Here are our buildbots showing unit test runtime among other things:

http://tahoe-lafs.org/buildbot/waterfall?show_events=true&builder=Kyle+OpenBSD-4.6+amd64&builder=hardy-amd64&builder=Arthur+lenny+c7+32bit&builder=Eugen+lenny-amd64&builder=David+A.+OpenSolaris+i386&builder=Ruben+Fedora&builder=Zooko+zomp+Mac-amd64+10.6+py2.6&builder=FreeStorm+WinXP-x86+py2.6&builder=tarballs

Adam Sampson said...

rawdog (disclosure of bias: I wrote it) sounds like it might be of use. It's an RSS aggregator that generates static HTML. Pure Python 2, with lots of string processing, mostly in the feedparser module. Memory usage and runtime depends on how many feeds it's reading and how much history it keeps, since it does everything in memory at the moment, using pickle for persistant state. (With my 800-odd feeds and two-month history, writing the entire store to HTML will use a few hundred meg of memory and run for several minutes.)

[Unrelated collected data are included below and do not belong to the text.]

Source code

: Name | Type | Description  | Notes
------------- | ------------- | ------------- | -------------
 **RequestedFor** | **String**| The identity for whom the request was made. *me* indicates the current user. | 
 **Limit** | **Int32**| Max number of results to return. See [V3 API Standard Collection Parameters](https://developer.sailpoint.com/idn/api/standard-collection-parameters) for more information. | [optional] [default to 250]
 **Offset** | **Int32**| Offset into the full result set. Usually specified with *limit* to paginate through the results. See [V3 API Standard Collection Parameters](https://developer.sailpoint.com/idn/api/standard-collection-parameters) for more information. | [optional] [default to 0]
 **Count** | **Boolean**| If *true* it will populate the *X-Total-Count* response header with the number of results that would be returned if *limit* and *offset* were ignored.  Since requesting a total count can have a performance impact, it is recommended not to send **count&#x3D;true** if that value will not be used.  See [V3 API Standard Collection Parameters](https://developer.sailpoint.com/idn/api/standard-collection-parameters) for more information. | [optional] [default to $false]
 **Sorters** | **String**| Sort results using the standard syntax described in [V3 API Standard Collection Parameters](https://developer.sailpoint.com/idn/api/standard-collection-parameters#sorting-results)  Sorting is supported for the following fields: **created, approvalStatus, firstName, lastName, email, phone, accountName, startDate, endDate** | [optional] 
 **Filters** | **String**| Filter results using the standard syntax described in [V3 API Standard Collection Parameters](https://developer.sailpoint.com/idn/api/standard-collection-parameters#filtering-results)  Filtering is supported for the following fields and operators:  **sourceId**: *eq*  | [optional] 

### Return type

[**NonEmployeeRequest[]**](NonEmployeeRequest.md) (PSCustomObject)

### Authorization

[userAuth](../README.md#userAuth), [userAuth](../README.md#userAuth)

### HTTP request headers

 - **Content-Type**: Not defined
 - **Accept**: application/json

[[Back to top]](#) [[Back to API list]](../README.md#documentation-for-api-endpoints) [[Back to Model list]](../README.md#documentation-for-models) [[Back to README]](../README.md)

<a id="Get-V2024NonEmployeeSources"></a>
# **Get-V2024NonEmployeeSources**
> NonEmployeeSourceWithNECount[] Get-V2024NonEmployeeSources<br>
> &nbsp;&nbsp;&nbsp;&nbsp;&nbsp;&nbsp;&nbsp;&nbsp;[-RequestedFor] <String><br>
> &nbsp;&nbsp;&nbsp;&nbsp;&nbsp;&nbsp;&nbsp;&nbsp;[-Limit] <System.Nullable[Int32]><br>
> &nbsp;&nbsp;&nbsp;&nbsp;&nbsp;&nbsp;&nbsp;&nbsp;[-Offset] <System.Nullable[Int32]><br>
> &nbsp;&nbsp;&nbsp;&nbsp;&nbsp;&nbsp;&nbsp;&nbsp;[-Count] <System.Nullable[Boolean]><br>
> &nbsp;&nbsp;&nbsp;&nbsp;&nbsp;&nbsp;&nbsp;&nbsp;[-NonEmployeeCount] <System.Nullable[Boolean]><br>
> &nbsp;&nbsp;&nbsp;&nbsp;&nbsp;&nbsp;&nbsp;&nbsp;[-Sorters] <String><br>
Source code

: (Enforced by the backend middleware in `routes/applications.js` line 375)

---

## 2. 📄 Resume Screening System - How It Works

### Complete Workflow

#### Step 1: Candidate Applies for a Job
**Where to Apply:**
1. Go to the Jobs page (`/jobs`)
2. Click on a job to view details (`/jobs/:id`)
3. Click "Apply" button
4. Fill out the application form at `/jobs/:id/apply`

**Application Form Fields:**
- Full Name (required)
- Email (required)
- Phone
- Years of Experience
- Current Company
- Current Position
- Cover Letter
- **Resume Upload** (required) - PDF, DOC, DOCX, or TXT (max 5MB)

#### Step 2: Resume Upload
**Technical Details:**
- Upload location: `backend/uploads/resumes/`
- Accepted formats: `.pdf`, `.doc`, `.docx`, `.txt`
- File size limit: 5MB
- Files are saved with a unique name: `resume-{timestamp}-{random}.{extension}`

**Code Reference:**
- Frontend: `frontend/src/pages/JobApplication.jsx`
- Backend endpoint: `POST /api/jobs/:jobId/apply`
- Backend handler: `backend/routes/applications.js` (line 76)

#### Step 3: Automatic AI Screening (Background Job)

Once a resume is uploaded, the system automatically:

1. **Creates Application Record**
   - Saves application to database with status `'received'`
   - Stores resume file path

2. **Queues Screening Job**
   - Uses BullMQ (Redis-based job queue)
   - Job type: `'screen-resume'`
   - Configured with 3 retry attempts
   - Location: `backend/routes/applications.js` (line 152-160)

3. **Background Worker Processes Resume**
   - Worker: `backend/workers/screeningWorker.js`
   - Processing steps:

A future redesign will use a more sensible database-backed approach...

Bob Ziuchkovski said...

Scapy would be a great one to benchmark. Depending on the size of the packet capture, it can consume quite a bit of proc/mem when loading and dissecting large captures. I run it at work on Cpython and would love to see it running/optimized under pypy. The only problem is that I believe it uses some 2.6 pythonisms.

Carl Friedrich Bolz-Tereick said...

Thanks again for all the additional pointers. Still investigating all of them.

Anonymous said...

How about Nucular, a search engine written in python by aaron watters.

http://nucular.sourceforge.net/

Anonymous said...

In my view, the natural competitors to PyPy (in the domain of fast interpreters for dynamic languages) are Tracemonkey and V8. Therefore, translations of the Sunspider, V8, and Dromaeo benchmarks would be appropriate.

Anonymous said...

bitbake looks like a good candidate. It's a derivative of portage, and used to crosscompile linux distro for embedded device.

With non trivial distro, it can use up to 400Mb. It already use psyco if available, and can be interesting compare speed/memory usage with pypy.